# Vehicle & equipment maintenance tracking software



## BSDeality (Dec 5, 2005)

I did a search but didn't come up with much.

I'm looking for software to track, monitor and predict maintenance of our vehicles & equipment. there are a few fleet options, but honestly I can't afford to spent $1000+ on software for that sole purpose. I'm looking for something cheaper, lets say $100-250 that can keep up with our equipment.

I know many of you are much larger operations and don't think its worth while, and have the 'just fix it when it breaks' mentality. that's a crap policy to have, I want automation and ease of use. downtime when equipment breaks costs me far more than the actual repair does almost always. If I can prevent 50% of those breakdowns by doing routine maintenance that is prompted by hour checks and date-driven checks; I will come out ahead.

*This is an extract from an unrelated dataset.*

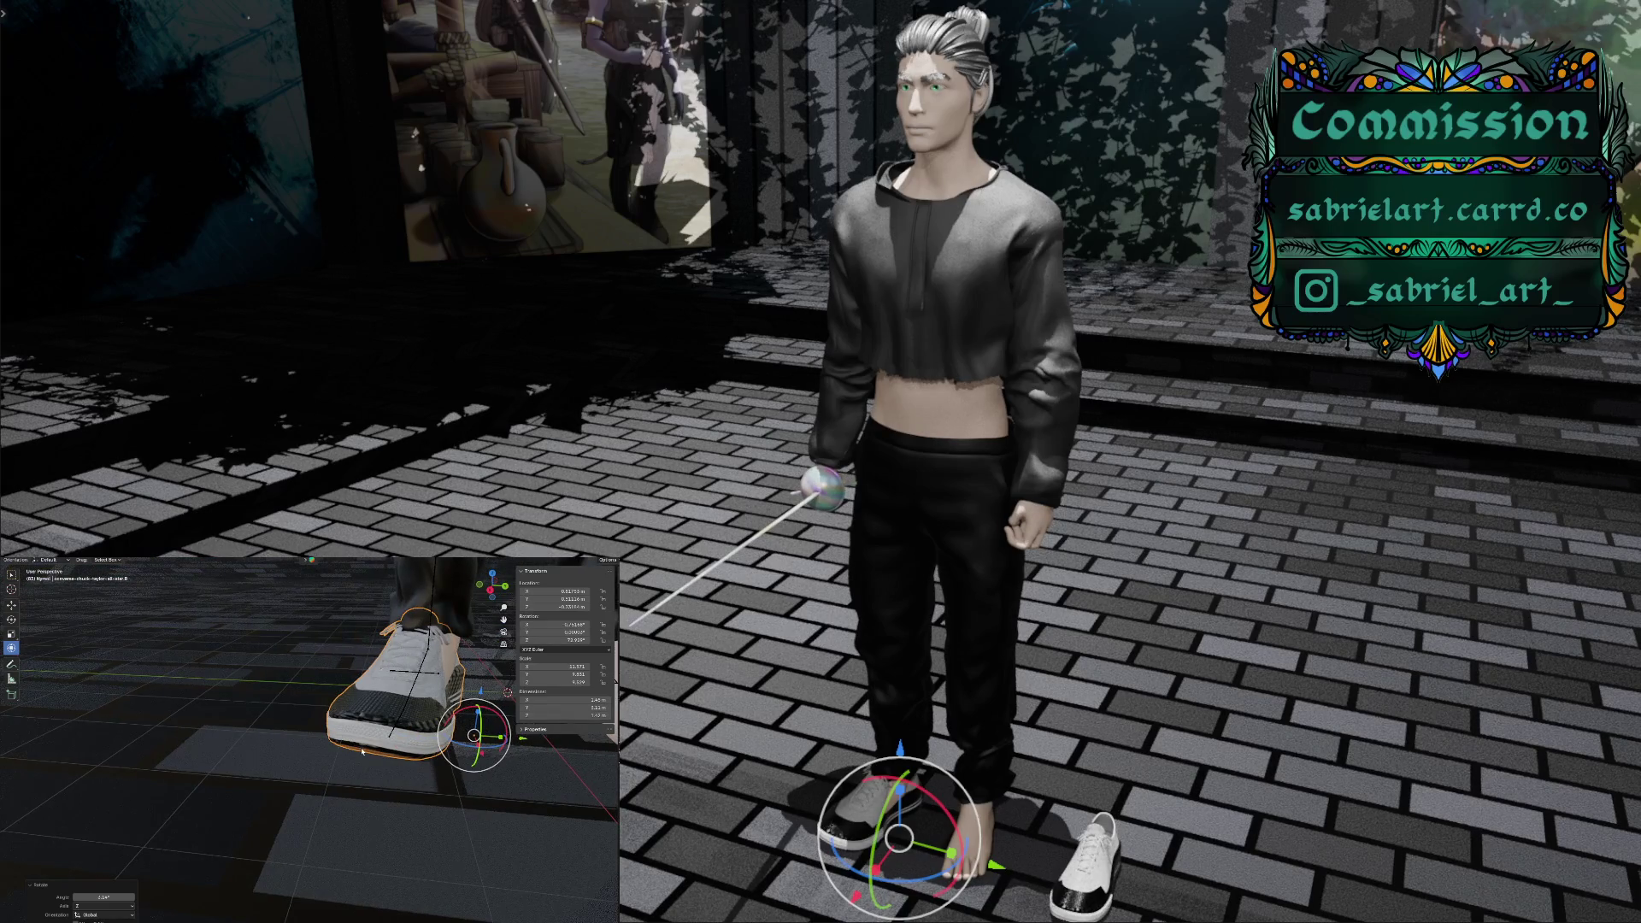
pyautogui.press('g')
pyautogui.press('y')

We are by no means a large company, but I still spent nearly $20k on equipment/vehicle maintenance and repairs this year. I find it very hard to believe that other companies aren't in a similar spot, maybe they are and just turn a blind eye to it? A lot of those costs are routine, but many stem from prev. maint. not being done on time or being missed entirely.

If there are no software options that meet my needs. what are some "must haves" or "oooh that'd be sweet!" options? I have some brainstorming ideas that i'd like to bounce off others if they're interested


----------



## BSDeality (Dec 5, 2005)

no one is in the same boat?


----------



## festerw (Sep 25, 2003)

Don't know if it would work well for equipment but I use Automotive Wolf for my vehicles.

http://www.lonewolf-software.com/automotivewolf.htm


----------



## BSDeality (Dec 5, 2005)

thanks, I'll check that out. looks like it might work for what I need in a pinch


----------